Add city as a supporting attribute type before pressing Identify networks. The system will show the number of networks identified as well as a table of all attribute values removed because of their high degree.

Exploring detected networks

Navigate to the Explore networks tab to begin exploring the detected networks.

In the Select entity network expander, the default table shows each detected entity network as a single row. Double clicking on column headers reranks networks by the associated metric:

  • Network Entities: the number of entities in the network
  • Network Flags: the total number of flags across all entities in the network
  • Flagged: the total number of flagged entities in the network (i.e., with one or more flags)
  • Flags/Entity: the average number of flags per entity in the network
  • Flagged/Unflagged: the number of flagged entities for every unflagged entity

Selecting Show entities expands this table to show network statistics for each individual entity, including the number of Entity Flags directly linked to the entity. Entering a quickFilter... query above the table can then be used to search for specific entities and their network statistics.

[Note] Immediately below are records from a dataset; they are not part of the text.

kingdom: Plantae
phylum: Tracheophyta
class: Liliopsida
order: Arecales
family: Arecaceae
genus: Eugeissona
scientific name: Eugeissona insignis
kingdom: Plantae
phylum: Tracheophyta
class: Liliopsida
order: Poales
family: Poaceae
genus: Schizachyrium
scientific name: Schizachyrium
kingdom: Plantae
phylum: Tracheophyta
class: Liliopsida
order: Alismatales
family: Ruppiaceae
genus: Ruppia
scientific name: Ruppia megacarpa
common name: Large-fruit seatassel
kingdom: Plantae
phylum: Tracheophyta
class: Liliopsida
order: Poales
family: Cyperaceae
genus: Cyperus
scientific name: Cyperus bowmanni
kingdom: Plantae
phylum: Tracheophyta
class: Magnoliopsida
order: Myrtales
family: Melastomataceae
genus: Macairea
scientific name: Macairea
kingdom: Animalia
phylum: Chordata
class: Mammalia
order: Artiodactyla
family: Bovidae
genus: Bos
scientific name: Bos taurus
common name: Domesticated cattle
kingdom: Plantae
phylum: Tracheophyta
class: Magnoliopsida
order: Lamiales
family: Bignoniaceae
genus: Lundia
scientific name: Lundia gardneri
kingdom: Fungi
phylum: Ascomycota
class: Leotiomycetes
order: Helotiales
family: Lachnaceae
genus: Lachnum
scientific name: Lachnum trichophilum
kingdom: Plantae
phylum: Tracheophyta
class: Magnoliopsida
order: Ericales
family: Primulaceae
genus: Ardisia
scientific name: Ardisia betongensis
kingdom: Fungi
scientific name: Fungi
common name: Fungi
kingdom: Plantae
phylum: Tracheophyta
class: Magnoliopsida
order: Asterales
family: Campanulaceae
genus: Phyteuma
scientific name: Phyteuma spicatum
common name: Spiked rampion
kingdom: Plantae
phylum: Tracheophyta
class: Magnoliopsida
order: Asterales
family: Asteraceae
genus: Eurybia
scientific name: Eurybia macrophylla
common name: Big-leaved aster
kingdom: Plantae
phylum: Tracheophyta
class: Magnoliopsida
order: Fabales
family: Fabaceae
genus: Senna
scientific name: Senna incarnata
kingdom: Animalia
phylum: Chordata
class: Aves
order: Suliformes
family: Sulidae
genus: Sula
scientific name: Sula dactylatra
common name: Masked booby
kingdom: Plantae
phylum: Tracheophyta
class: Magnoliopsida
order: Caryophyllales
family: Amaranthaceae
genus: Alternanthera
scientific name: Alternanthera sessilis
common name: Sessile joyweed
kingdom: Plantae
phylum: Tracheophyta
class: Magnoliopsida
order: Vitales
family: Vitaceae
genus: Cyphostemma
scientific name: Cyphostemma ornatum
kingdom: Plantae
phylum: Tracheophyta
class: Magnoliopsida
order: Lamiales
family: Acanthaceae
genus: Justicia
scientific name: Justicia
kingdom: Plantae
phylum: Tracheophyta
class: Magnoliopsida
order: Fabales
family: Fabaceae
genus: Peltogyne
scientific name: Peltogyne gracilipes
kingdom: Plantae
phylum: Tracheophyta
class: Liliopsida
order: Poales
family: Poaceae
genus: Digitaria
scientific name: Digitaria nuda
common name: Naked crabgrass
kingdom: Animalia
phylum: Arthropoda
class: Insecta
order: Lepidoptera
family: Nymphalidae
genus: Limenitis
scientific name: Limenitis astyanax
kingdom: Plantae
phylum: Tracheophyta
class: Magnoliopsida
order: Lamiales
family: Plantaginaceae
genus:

Selecting Show groups, with or without Show entities, adds values from the specified grouping columns to the table. These are not used in the workflow, but they allow for group-based comparison of entity network using external analysis tools.

Deselect Show entities and select a row from the table to see a visualization of the associated entity network. This visualization can be panned/zoomed using the mouse/wheel.

In the visualization, entities are represented with larger nodes and attribute values with smaller nodes. Links (or edges) between an entity node and an attribute node indicate that the entity has that attribute value. Links between entity nodes or attribute nodes indicate that the names are similar based on the fuzzy matching performed.

Entity nodes are coloured blue unless the entity has associated flags, in which case they are coloured red. Otherwise, the colours of attribute nodes communicate the corresponding attribute type.

With Graph type set to Full, the network visualization shows all attribute values of all entity nodes, even if they are not shared by any other entity.

Changing Graph type to Simplified simplies the network visualization in two key ways:

  1. Attribuute values are only shown if they are shared by two or more entity nodes
  2. Nodes are merged if they were matched during the fuzzy matching process

Simplified networks are particularly helpful when evaluating the weight of evidence for a close relationship between entities, especially if one of them has a substantial number of flags.

Reverting back to Full as the Graph type, selecting Show entities, and selecting any entity with one or more network flags shows a slightly different kind of network view. Here, the node of the selected entity is represented by a larger node size, and a Flag Exposure Paths report on the right summarizes the various network paths by which flagged entities are related to the selected entity. This information is used by generative AI in the next step to reason about the overall level of flag (e.g., risk) exposure for the entity within its network of closely-related entities.

Generating AI network reports

Navigate to the Generate AI network reports tab and press Generate to generate a report on the selected entity or network.

By default, the report will analyze entity relationships and flag exposure from a neutral perspective. To guide the generation of report text towards a "risk exposure" framing, modify the Prompt text accordingly. For example, try adding the following at the end of the prompt:

Interpret flags as risks and add a section analyzing the overall level of risk exposure for the selected entity. Suggest actions that could help to clarify these potential risks.